* START *

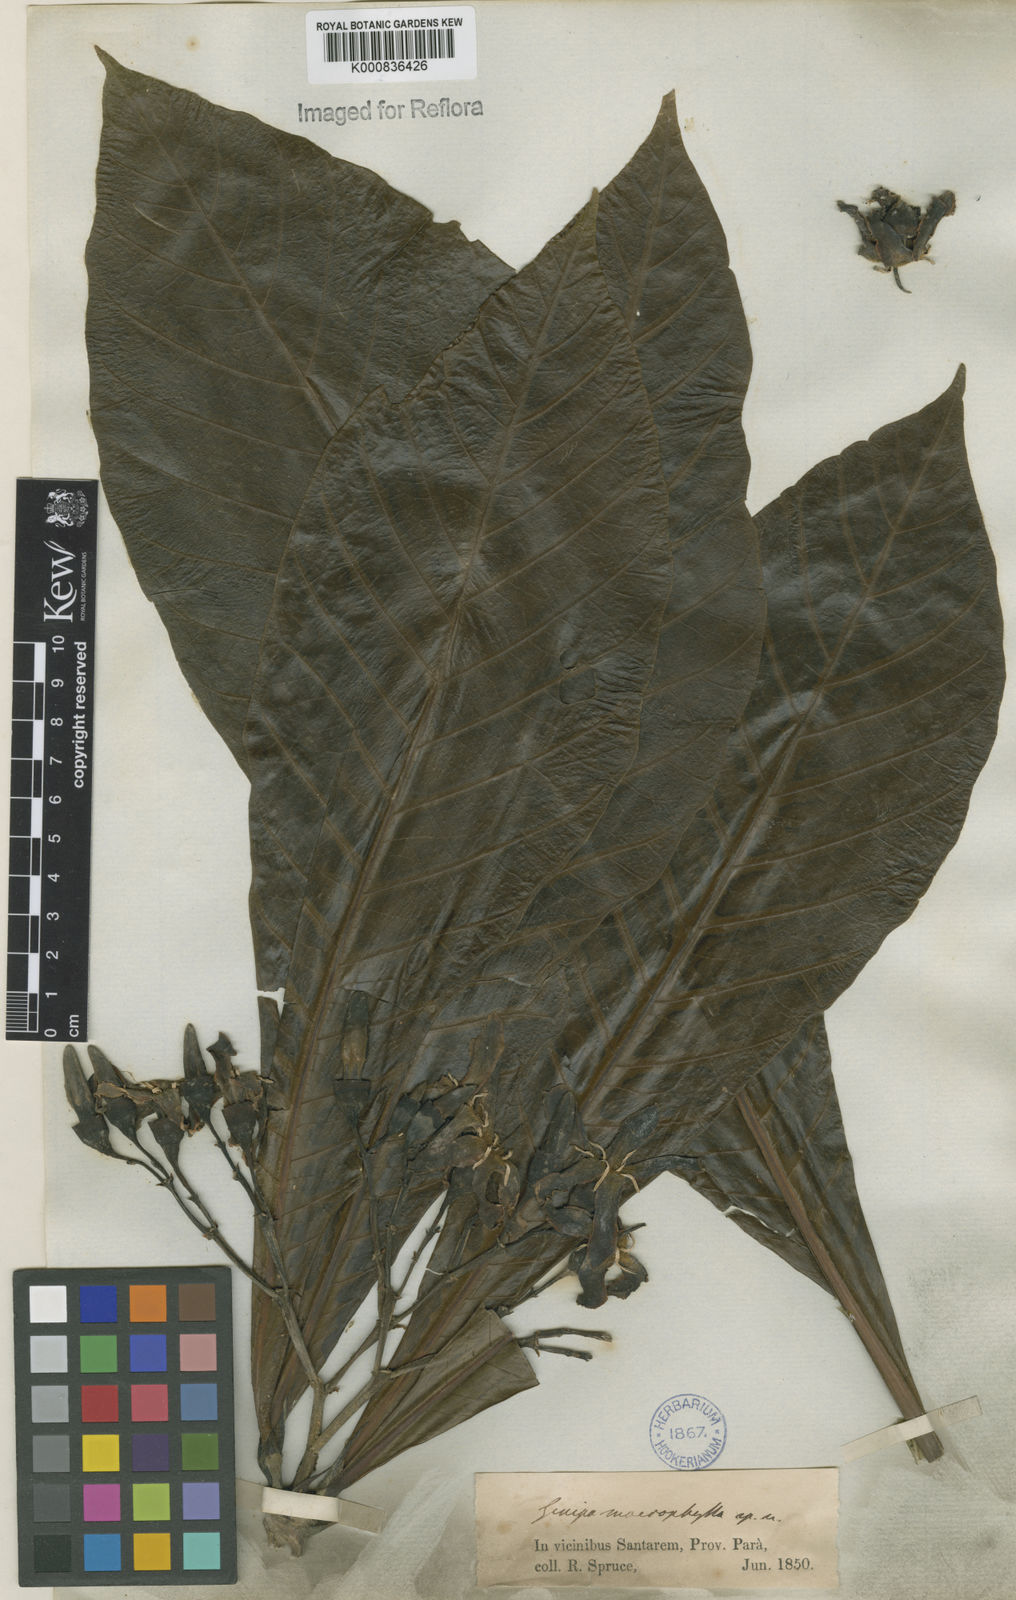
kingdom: Plantae
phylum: Tracheophyta
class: Magnoliopsida
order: Gentianales
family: Rubiaceae
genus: Genipa
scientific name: Genipa americana
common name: Genipap
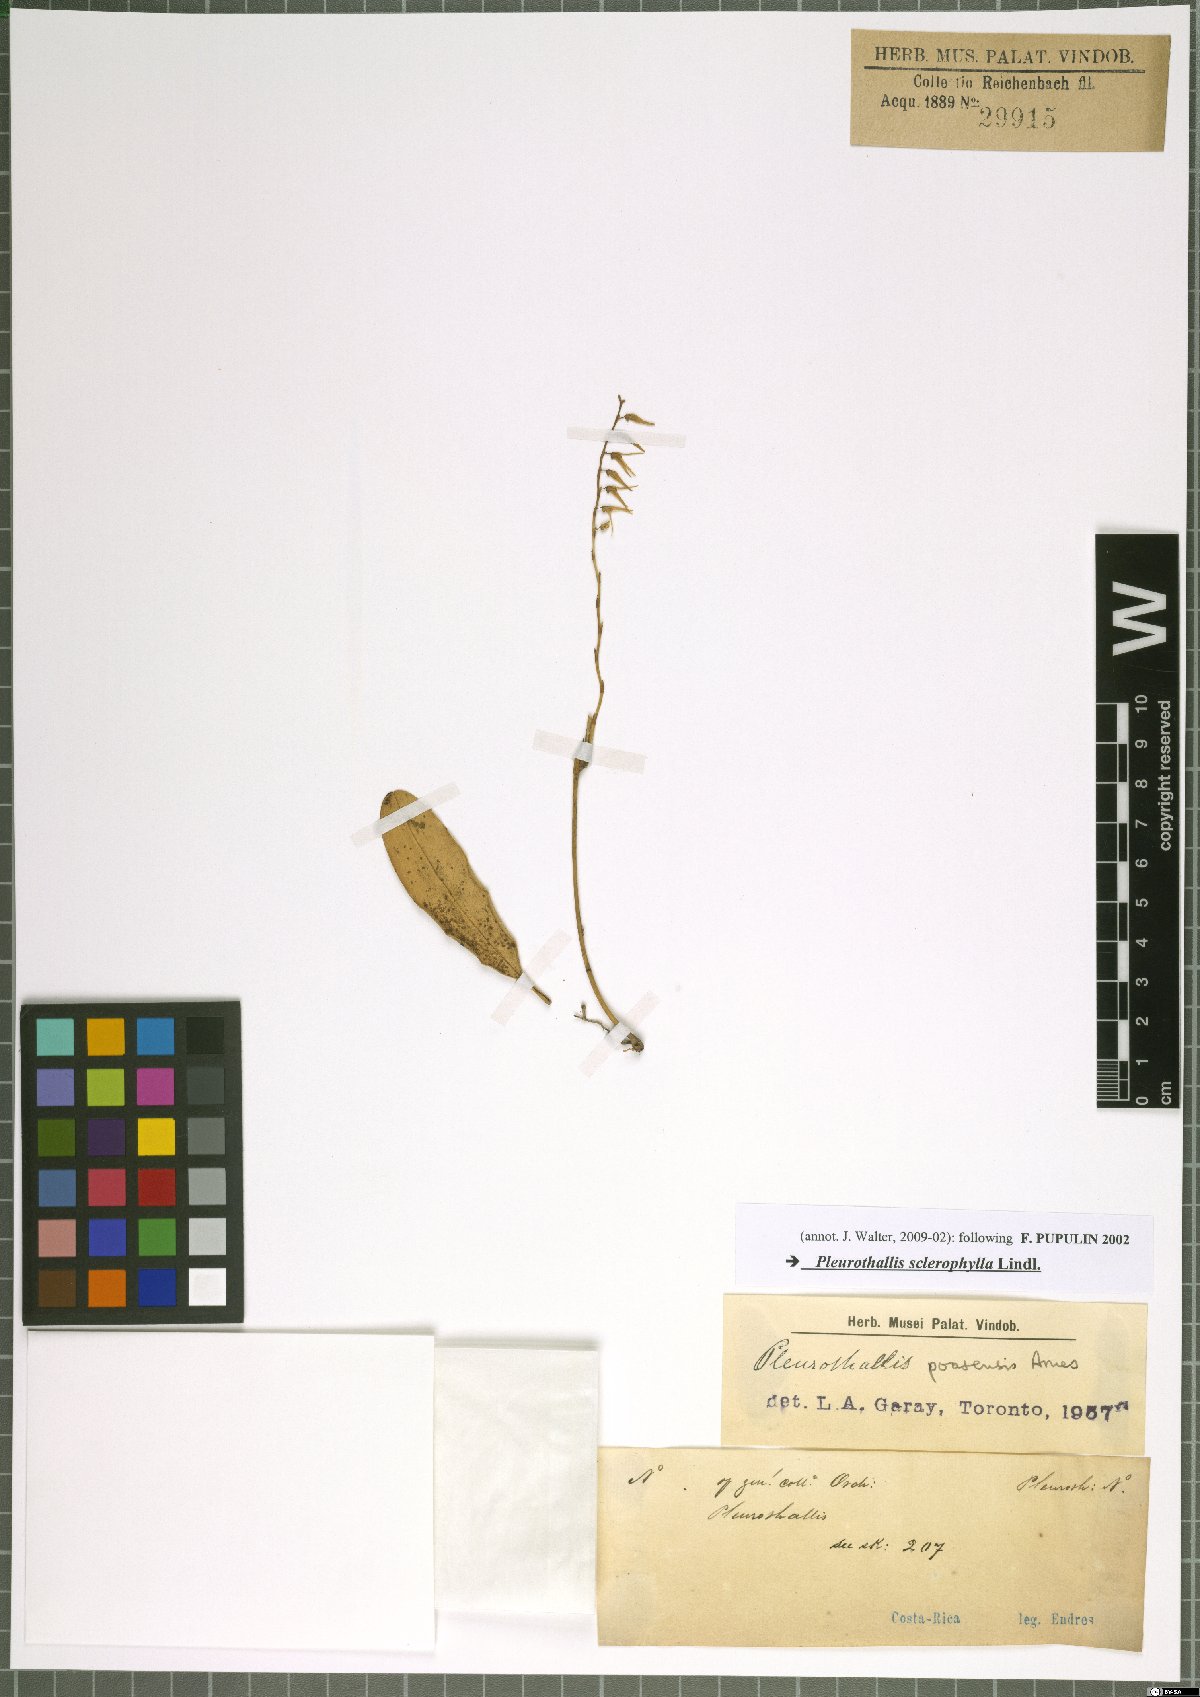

* END *

* **SET EXERCISE**
Express every line of the listing above as a JSON list of strings, one string per line, with blank lines left out and the pictures omitted.

* **WRITTEN SOLUTION**
[
  "kingdom: Plantae",
  "phylum: Tracheophyta",
  "class: Magnoliopsida",
  "order: Gentianales",
  "family: Rubiaceae",
  "genus: Genipa",
  "scientific name: Genipa americana",
  "common name: Genipap"
]